→ **Information given**

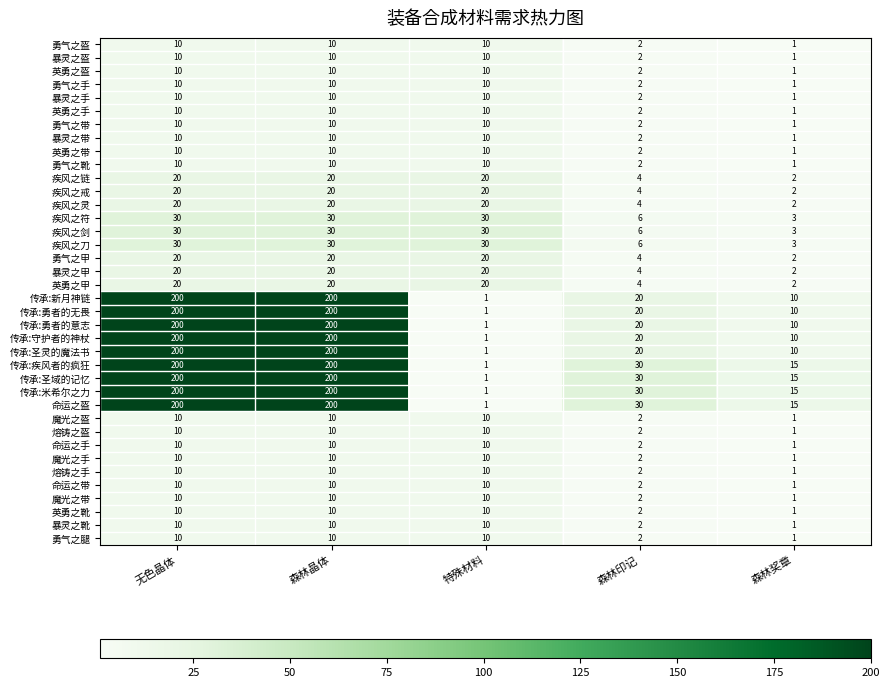

What is the difference between the maximum and minimum values in the 疾风之链 series?

18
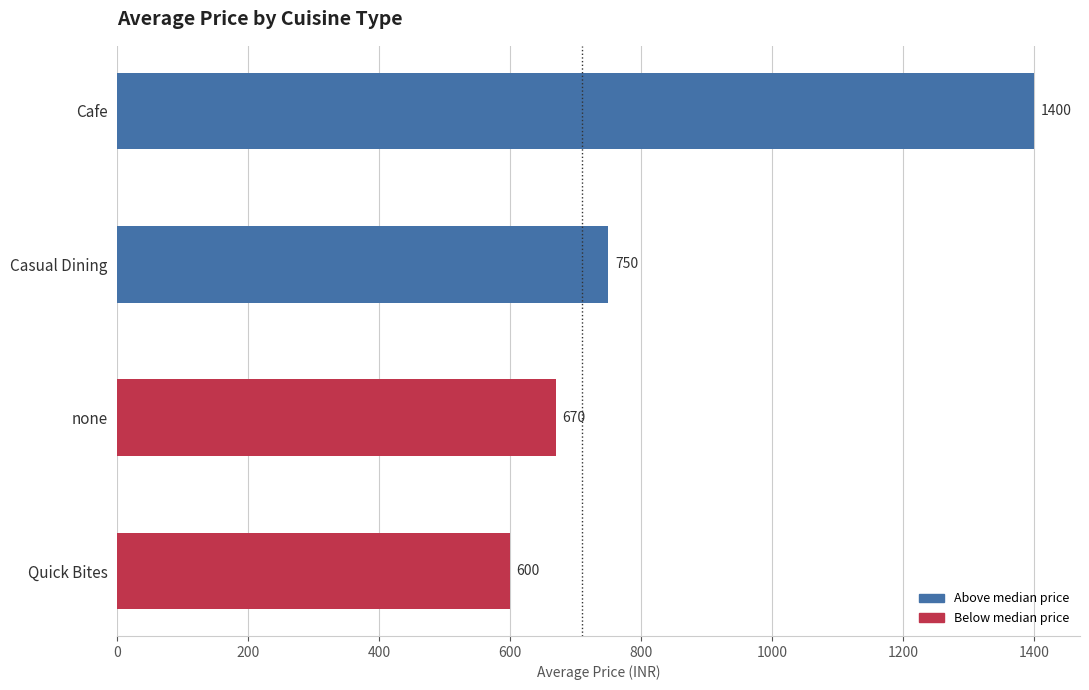

The value at none is 907. True or false?

False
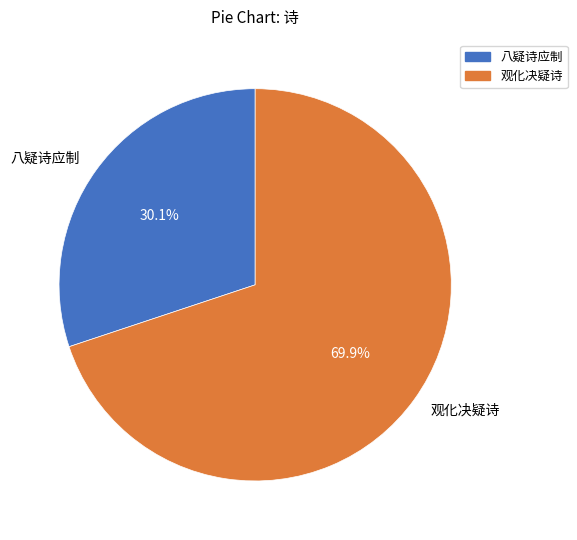

What percentage is NOT represented by 观化决疑诗?

30.1%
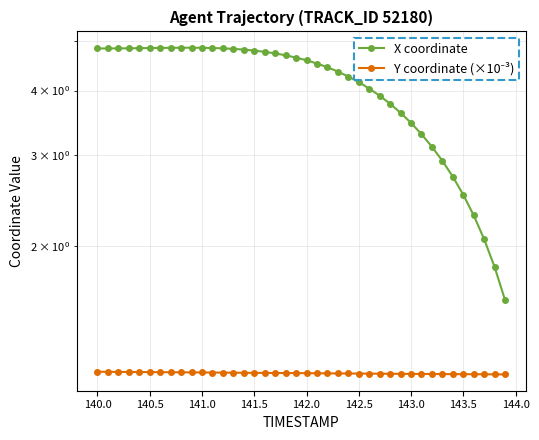

What is the maximum value shown in the chart?

4.8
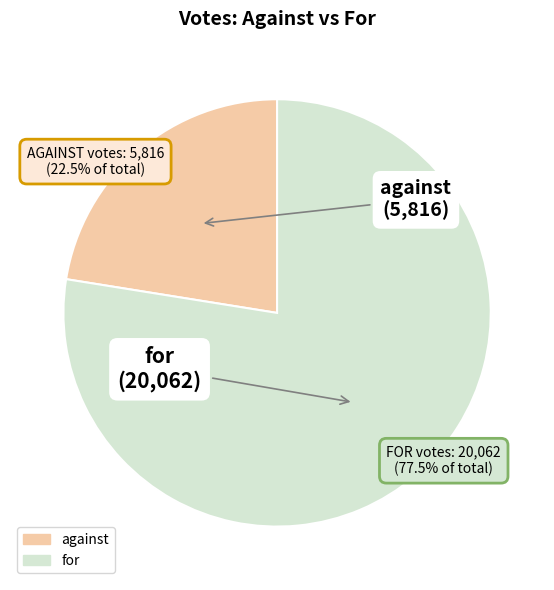

To the nearest percent, what is the difference between the against and for slice percentages?

55%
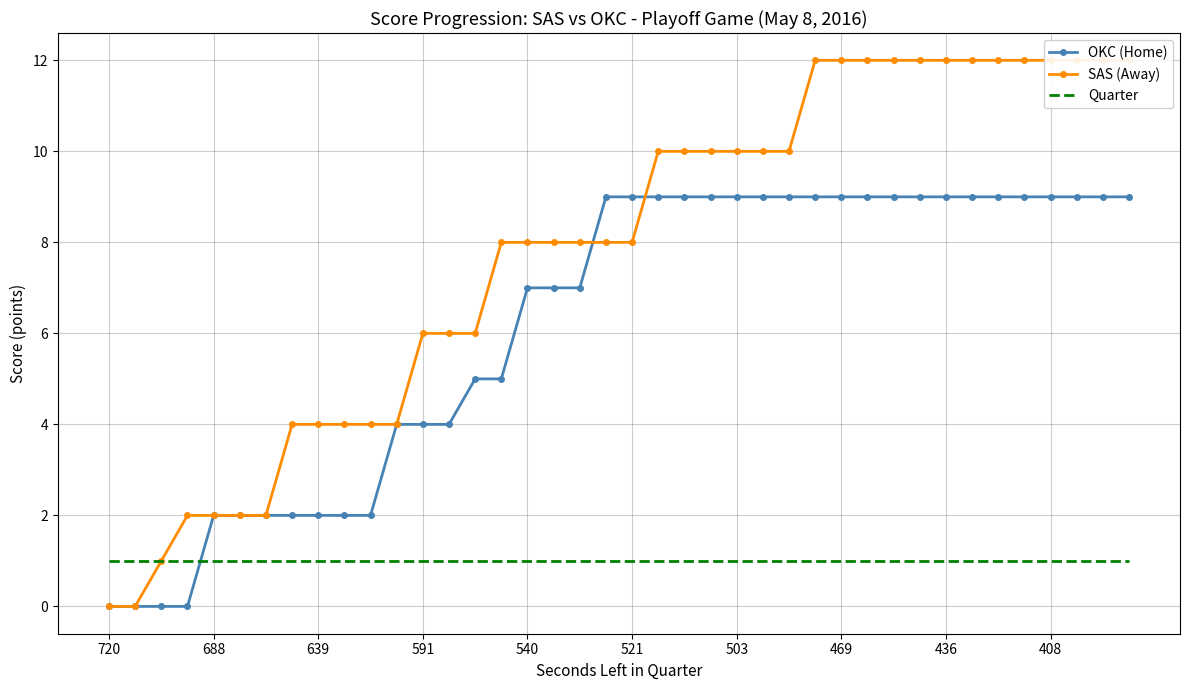

The Quarter series shows 1 at 35. True or false?

True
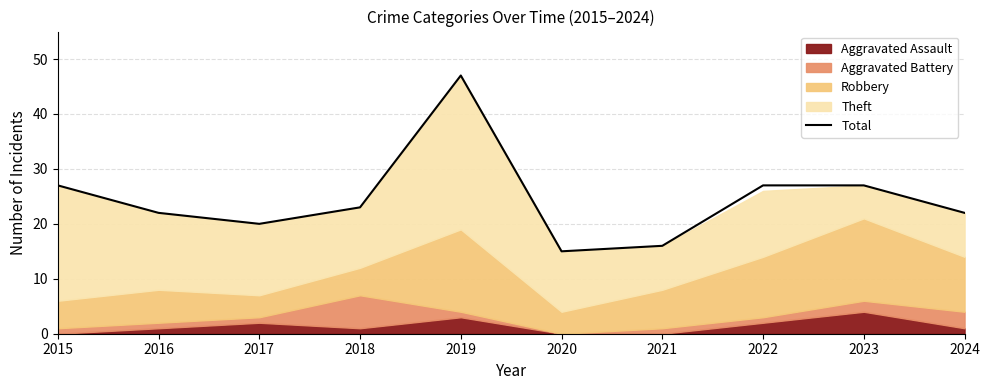

What is the change in value from 2018 to 2023?

+4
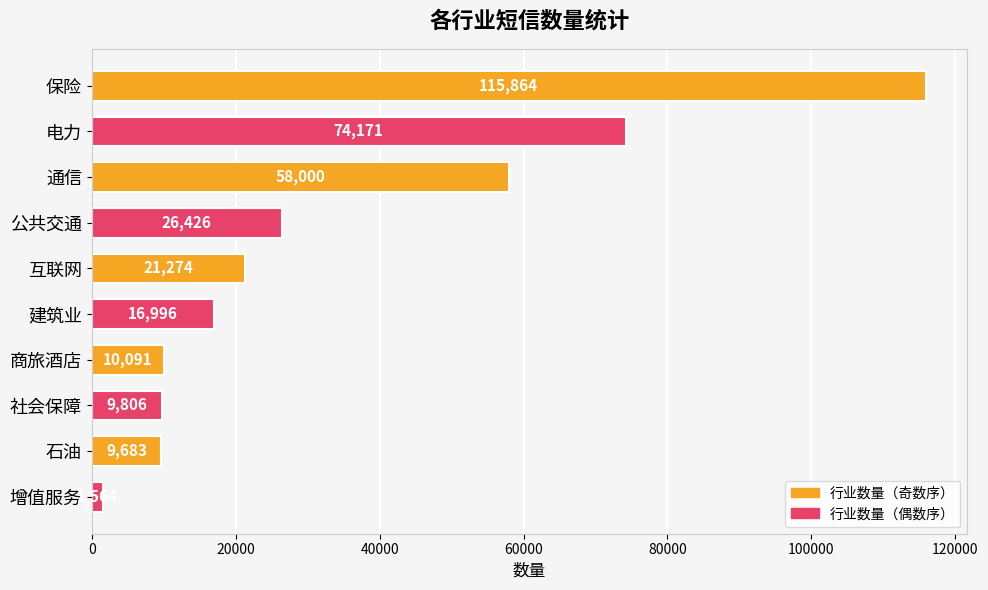

Rank the categories by value from highest to lowest.

保险, 电力, 通信, 公共交通, 互联网, 建筑业, 商旅酒店, 社会保障, 石油, 增值服务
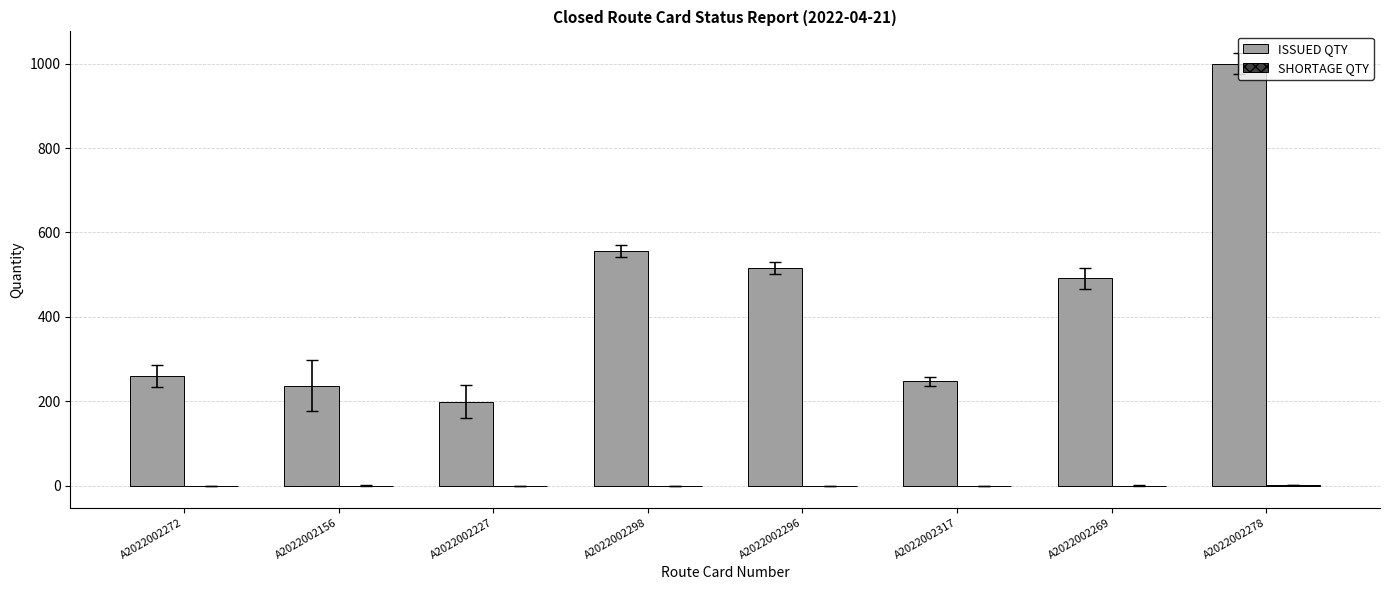

True or false: ISSUED QTY has a value of 260.0 at A2022002272.

True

→ **What to do**
Rewrite the lines above as a Markdown table with two columns, Row for a running number and Line for the text. Leave out the blank lines and the pictures.

→ **Reply to the exercise**
| Row | Line |
|---|---|
| 1 | What is the difference between the maximum and minimum values in the 疾风之链 series? |
| 2 | 18 |
| 3 | The value at none is 907. True or false? |
| 4 | False |
| 5 | What percentage is NOT represented by 观化决疑诗? |
| 6 | 30.1% |
| 7 | What is the maximum value shown in the chart? |
| 8 | 4.8 |
| 9 | To the nearest percent, what is the difference between the against and for slice percentages? |
| 10 | 55% |
| 11 | The Quarter series shows 1 at 35. True or false? |
| 12 | True |
| 13 | What is the change in value from 2018 to 2023? |
| 14 | +4 |
| 15 | Rank the categories by value from highest to lowest. |
| 16 | 保险, 电力, 通信, 公共交通, 互联网, 建筑业, 商旅酒店, 社会保障, 石油, 增值服务 |
| 17 | True or false: ISSUED QTY has a value of 260.0 at A2022002272. |
| 18 | True |